Dear Little Eva,
It’s me: Adult Eva, from the future. (Could this get weirder? I think not. Just go with me on this…)
I may be 22 years older than you, but I’m still figuring things out. Life can be all sorts of confusing, and there’s always some crazy new thing that gets thrown at you. I’m not saying that I haven’t picked up a few gems of wisdom along the way. So, here are some tidbits of advice that might help you out:
- Half your head is bangs. Get a trained professional to fix this ASAP.
- While very endearing, red and pink are not quite the same color. You’ll figure this out eventually.
- Always, always, always wear shorts under your dress. Those metal slides will burn your butt something awful.
- I know you’re coming right out of the 80’s, but try to wear some real pants every-once-in-a-while. You’ll have your whole adulthood to live in Lululemon leggings. Amazing, right?
- There’s nothing scary under the bed or in the closet, but it doesn’t hurt to check.
- Sliding on parquet flooring in your tights is really fun- just say no. Loosing teeth is a really big hassle.
- Yes, some bushes have berries. No, it doesn’t mean you should eat them.
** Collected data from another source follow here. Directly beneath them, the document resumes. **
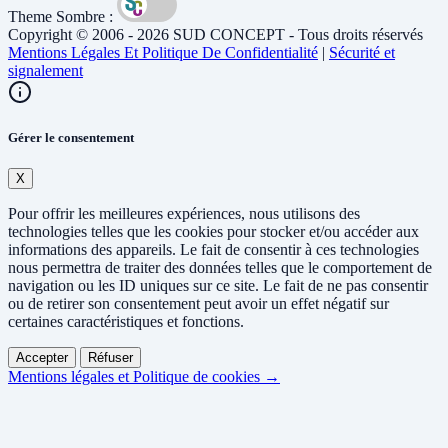
Theme Sombre :
Copyright © 2006 - 2026 SUD CONCEPT - Tous droits réservés
Mentions Légales Et Politique De Confidentialité
|
Sécurité et
signalement
Gérer le consentement
X
Pour offrir les meilleures expériences, nous utilisons des
technologies telles que les cookies pour stocker et/ou accéder aux
informations des appareils. Le fait de consentir à ces technologies
nous permettra de traiter des données telles que le comportement de
navigation ou les ID uniques sur ce site. Le fait de ne pas consentir
ou de retirer son consentement peut avoir un effet négatif sur
certaines caractéristiques et fonctions.
Accepter
Réfuser
Mentions légales et Politique de cookies →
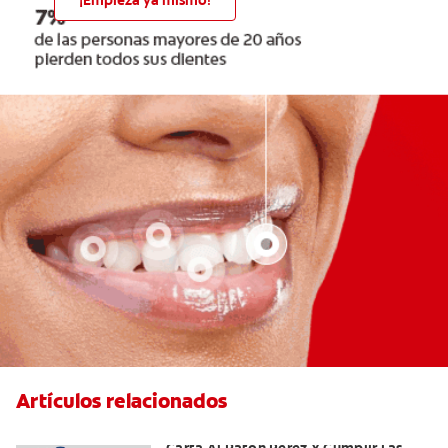
¡Empieza ya mismo!
Artículos relacionados
Ideas Recomendadas Para Escribir La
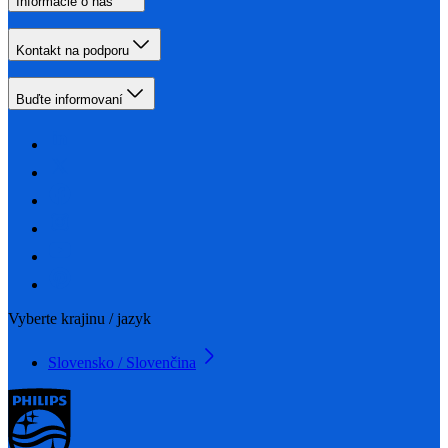
Informácie o nás
Kontakt na podporu
Buďte informovaní
Vyberte krajinu / jazyk
Slovensko / Slovenčina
Save your mother the freak-outs please.
- And speaking of freak-outs, stop taking your emotional cues from adults. They’re not the end-all-be-all, and can overreact at times. If anyone hasn’t told you this yet: everything is going to be fine.
- Also…pennies. Quit eating pennies. It’s not attractive.
Remember that you’re a good kid, no matter how hard other people might be on you, and quit being hard on yourself. You’re a brave and spunky little person, and you should be proud of it. Also, good job on the good grades and the being nice to people. One day you’ll look back at your younger self, full of nostalgia, and be happy with the way things went. So, enjoy!